Almost no AI agent dies on launch day. It demos well, ships, and gets a round of applause. Then, somewhere around month six, it quietly stops being trusted — and a few weeks later, someone turns it off without ceremony. We've watched this happen often enough to write the post-mortem before it happens to you.
Why most AI agents quietly die at month six
The launch always looks the same. An agent that books the meeting, files the ticket, answers the customer, or writes the code — live, on stage, doing in seconds what used to take a person an afternoon. Leadership sees velocity. The team sees a win. Nobody is wrong, exactly. The agent really can do the task.
What the demo can't show is the next five months.
Agents rarely fail loudly. They decay. The pattern, in order: a human starts double-checking the output "just in case." Then the double-checking becomes policy. Then the agent's wins get quietly attributed to the human reviewing it. Then someone notices the agent costs more in oversight and cleanup than it saves. Then it's off.
This is the consensus diagnosis now, not just ours. As one widely-shared 2026 analysis put it, enterprise agent initiatives mostly fail quietly — through rising operating costs, creeping human oversight, and a slow loss of trust — so what looks like velocity at launch becomes operational drag about six months later (AlignX, Feb 2026).
Here's the part founders don't want to hear: the model is almost never the cause of death. Frontier models are more than capable enough for most production tasks. The agent dies in the layers around the model — the parts nobody demos.
Cause 1 — No evaluation system
The agent shipped with vibes, not a test suite. There's no way to know if a prompt change, a model update, or a new edge case made it worse, so quality drifts silently and trust erodes before anyone can point to a number.
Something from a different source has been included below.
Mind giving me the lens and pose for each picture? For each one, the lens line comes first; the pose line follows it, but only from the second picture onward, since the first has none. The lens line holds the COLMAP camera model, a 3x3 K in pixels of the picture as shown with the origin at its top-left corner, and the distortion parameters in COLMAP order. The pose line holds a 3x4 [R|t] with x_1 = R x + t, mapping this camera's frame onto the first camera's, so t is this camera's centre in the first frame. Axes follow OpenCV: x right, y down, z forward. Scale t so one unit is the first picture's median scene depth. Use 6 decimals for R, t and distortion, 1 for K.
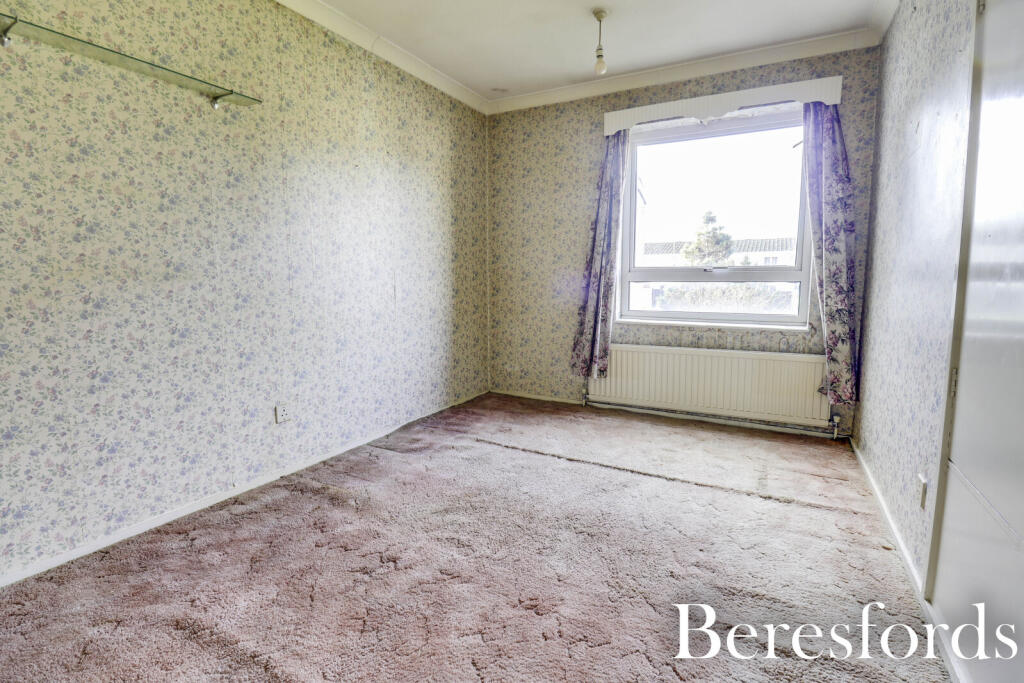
lens RADIAL K [[478.9, 0, 519.4], [0, 478.9, 329.9], [0, 0, 1]] dist [0.002494, -0.015150]
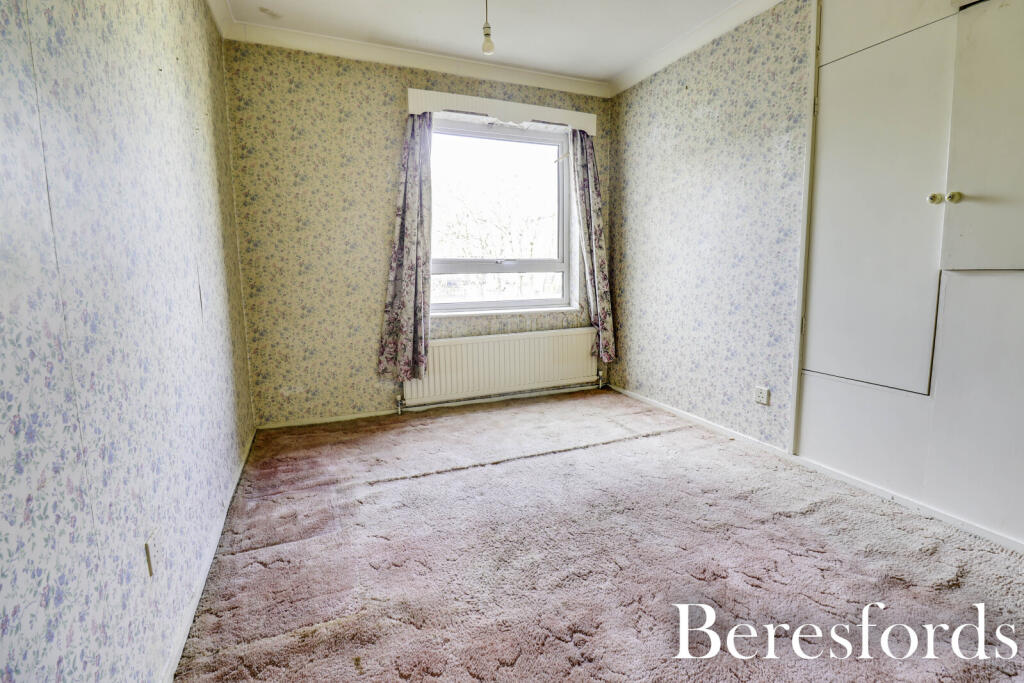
lens RADIAL K [[478.9, 0, 519.4], [0, 478.9, 329.9], [0, 0, 1]] dist [0.002494, -0.015150]
pose [[0.617960, -0.105914, 0.779042, -0.481598], [0.095543, 0.993657, 0.059304, -0.034043], [-0.780382, 0.037784, 0.624160, 0.310646]]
Cause 2 — No observability
Traditional uptime monitoring is blind here. A server can be perfectly healthy while the agent confidently does the wrong thing for hours. Without run-level tracing, every failure is guesswork.
Cause 3 — Scope it couldn't carry
The agent was handed more autonomy than its guardrails and data could support. One retry loop, one ambiguous instruction, and it's creating 800 duplicate records or burning a token budget on a task it will never finish.
The failure rate is not a rounding error. Independent measurement puts production agent failure somewhere between 70% and 95% depending on task complexity, and roughly 88% of agents that work in a controlled demo fail once they hit real workflows (Fiddler AI). On the WebArena benchmark, the best agent of its generation completed about 14% of tasks end-to-end against human performance near 78% (Fiddler AI). Gartner now expects more than 40% of agentic AI projects to be scrapped by 2027 (via Squirro).
The agent that dies at month six was never alive in the way the demo implied. It was a capability, not a system.
Everything that keeps an agent alive is unglamorous and gets cut from the timeline first. We don't cut it.
- An eval set before launch. A golden set of real tasks with known-good outcomes, run on every change, with a quality bar the agent has to clear to ship. If you can't measure regressions, you can't prevent them.
- Run-level observability. Every agent run traced — inputs, tool calls, decisions, cost — so a failure is debuggable in minutes, not reconstructed from a user complaint.
- Scoped autonomy with a kill switch. The agent acts inside hard limits, escalates when confidence is low, and can't take an irreversible action without a gate. Autonomy is earned per task, not granted wholesale.
- A cost ceiling per run. Loops and runaway token spend are capped before the invoice teaches you the lesson.
The teams whose agents survive month six aren't the ones with the best model. They're the ones who treated the agent as a system that needs evaluation, observability, and limits — and built that part first, when it was tempting to skip it for the demo.
A demo proves an agent can work once. An eval loop proves it still works in month seven.